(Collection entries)
--
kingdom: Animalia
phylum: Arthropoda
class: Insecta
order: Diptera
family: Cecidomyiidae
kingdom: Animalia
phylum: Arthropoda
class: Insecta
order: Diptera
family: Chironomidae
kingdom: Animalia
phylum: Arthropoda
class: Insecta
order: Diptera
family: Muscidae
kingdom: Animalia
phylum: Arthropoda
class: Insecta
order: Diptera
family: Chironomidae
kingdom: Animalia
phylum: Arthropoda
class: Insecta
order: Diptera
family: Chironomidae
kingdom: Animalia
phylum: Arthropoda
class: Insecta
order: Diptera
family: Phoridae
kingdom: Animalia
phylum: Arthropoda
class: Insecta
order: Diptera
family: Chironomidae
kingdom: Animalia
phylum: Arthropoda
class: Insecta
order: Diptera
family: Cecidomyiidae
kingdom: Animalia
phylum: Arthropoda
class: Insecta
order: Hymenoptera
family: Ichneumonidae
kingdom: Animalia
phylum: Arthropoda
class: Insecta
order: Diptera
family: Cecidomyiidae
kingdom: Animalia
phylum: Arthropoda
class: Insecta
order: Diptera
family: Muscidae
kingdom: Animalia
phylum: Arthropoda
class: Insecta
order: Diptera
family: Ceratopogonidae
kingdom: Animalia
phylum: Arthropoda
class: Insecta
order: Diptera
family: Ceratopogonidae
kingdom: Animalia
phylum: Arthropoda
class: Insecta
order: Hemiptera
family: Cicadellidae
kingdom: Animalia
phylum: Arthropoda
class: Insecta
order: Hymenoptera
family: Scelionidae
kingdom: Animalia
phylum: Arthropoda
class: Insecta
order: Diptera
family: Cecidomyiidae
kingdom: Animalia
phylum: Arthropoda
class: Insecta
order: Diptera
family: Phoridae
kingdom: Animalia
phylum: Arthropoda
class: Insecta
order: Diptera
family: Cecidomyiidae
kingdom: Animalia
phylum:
--
Stated goal - Rename "family" to "taxonomic family" throughout the lines above, and leave everything else unchanged.

Answer in full -
kingdom: Animalia
phylum: Arthropoda
class: Insecta
order: Diptera
taxonomic family: Cecidomyiidae
kingdom: Animalia
phylum: Arthropoda
class: Insecta
order: Diptera
taxonomic family: Chironomidae
kingdom: Animalia
phylum: Arthropoda
class: Insecta
order: Diptera
taxonomic family: Muscidae
kingdom: Animalia
phylum: Arthropoda
class: Insecta
order: Diptera
taxonomic family: Chironomidae
kingdom: Animalia
phylum: Arthropoda
class: Insecta
order: Diptera
taxonomic family: Chironomidae
kingdom: Animalia
phylum: Arthropoda
class: Insecta
order: Diptera
taxonomic family: Phoridae
kingdom: Animalia
phylum: Arthropoda
class: Insecta
order: Diptera
taxonomic family: Chironomidae
kingdom: Animalia
phylum: Arthropoda
class: Insecta
order: Diptera
taxonomic family: Cecidomyiidae
kingdom: Animalia
phylum: Arthropoda
class: Insecta
order: Hymenoptera
taxonomic family: Ichneumonidae
kingdom: Animalia
phylum: Arthropoda
class: Insecta
order: Diptera
taxonomic family: Cecidomyiidae
kingdom: Animalia
phylum: Arthropoda
class: Insecta
order: Diptera
taxonomic family: Muscidae
kingdom: Animalia
phylum: Arthropoda
class: Insecta
order: Diptera
taxonomic family: Ceratopogonidae
kingdom: Animalia
phylum: Arthropoda
class: Insecta
order: Diptera
taxonomic family: Ceratopogonidae
kingdom: Animalia
phylum: Arthropoda
class: Insecta
order: Hemiptera
taxonomic family: Cicadellidae
kingdom: Animalia
phylum: Arthropoda
class: Insecta
order: Hymenoptera
taxonomic family: Scelionidae
kingdom: Animalia
phylum: Arthropoda
class: Insecta
order: Diptera
taxonomic family: Cecidomyiidae
kingdom: Animalia
phylum: Arthropoda
class: Insecta
order: Diptera
taxonomic family: Phoridae
kingdom: Animalia
phylum: Arthropoda
class: Insecta
order: Diptera
taxonomic family: Cecidomyiidae
kingdom: Animalia
phylum:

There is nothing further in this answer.